Painting is a way to make the unseen visible — to trace the rhythm of breath, the movement of air, the quiet between gestures. My work is shaped by Taoist concepts of balance and emergence, and by the energy of qi, which moves not only through nature, but through every brushstroke. I’m not interested in narrating images, but in evoking experiences — meditative, immersive, and open-ended. In this way, the painting becomes less a window onto the world and more a landscape of the soul.
Gao Xintong
Gao Xintong (born 1998, Liaoning, China) is an emerging voice in contemporary painting, known for his synthesis of Italian Futurism and traditional Eastern aesthetics. Drawing deeply from Taoist philosophy and its central tenet of qi—the vital, immaterial force animating all of nature—Gao’s work engages the viewer in a dialogue between energy and stillness, form and dissolution, presence and absence.
Educated at the Academy of Fine Arts of Carrara in Italy, where he received both his BFA and MFA, Gao bridges classical Chinese techniques and the visual innovations of early 20th-century European avant-garde. His gestural abstraction is marked by luminous color palettes, rhythmic brushwork, and intentional voids — a compositional balance that echoes both Futurist dynamism and the atmospheric restraint of Shan Shui (山水) landscape painting.

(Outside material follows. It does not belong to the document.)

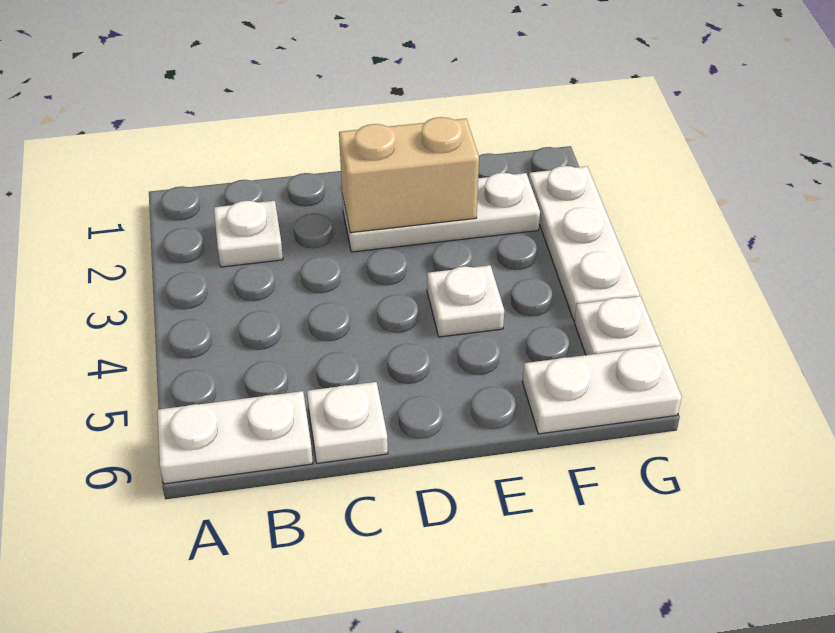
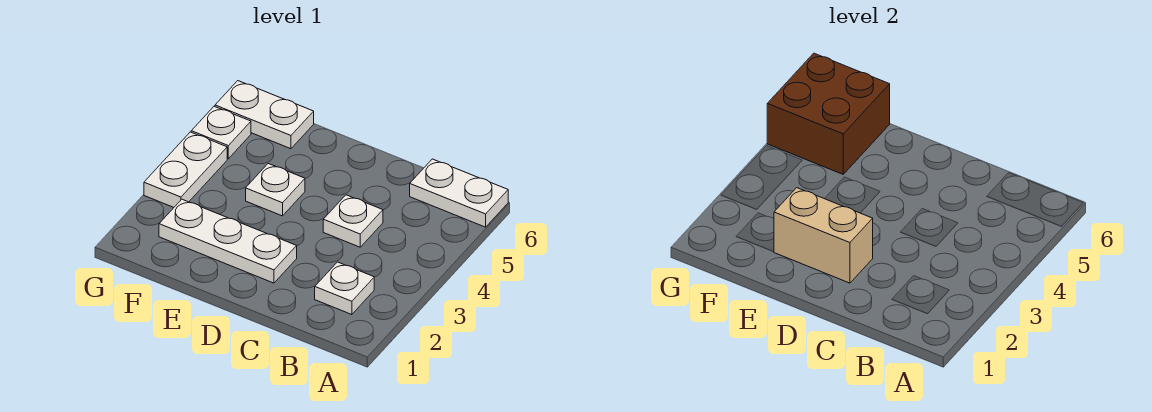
white plate C6 level 1 -> white plate C4 level 1
none -> brown brick F5:G6 level 2
white plate G2:G4 level 1 -> white plate G3:G4 level 1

Working between the material and the metaphysical, Gao’s canvases function as “spiritual landscapes” — spaces where the viewer is invited to contemplate, slow down, and reconnect with a deeper rhythm of existence. This is particularly evident in his series Cyberbamboo, where an abstracted bamboo forest becomes immersive and synesthetic, and in his Untitled portrait series, where the human presence dissolves into energetic essence.
Gao has presented solo exhibitions at HOFA Gallery in London and participated in prominent group exhibitions and fairs at venues including AAIE Center for Contemporary Art, Paola Raffo Arte Contemporanea, Museo Archeologico Versiliese, Beijing Contemporary, and others across Europe, the United States, and China.
Positioned at the intersection of cultural tradition and contemporary innovation, Gao’s practice resonates with collectors and curators alike, offering a profound exploration of painting as both a meditative and materially expressive act.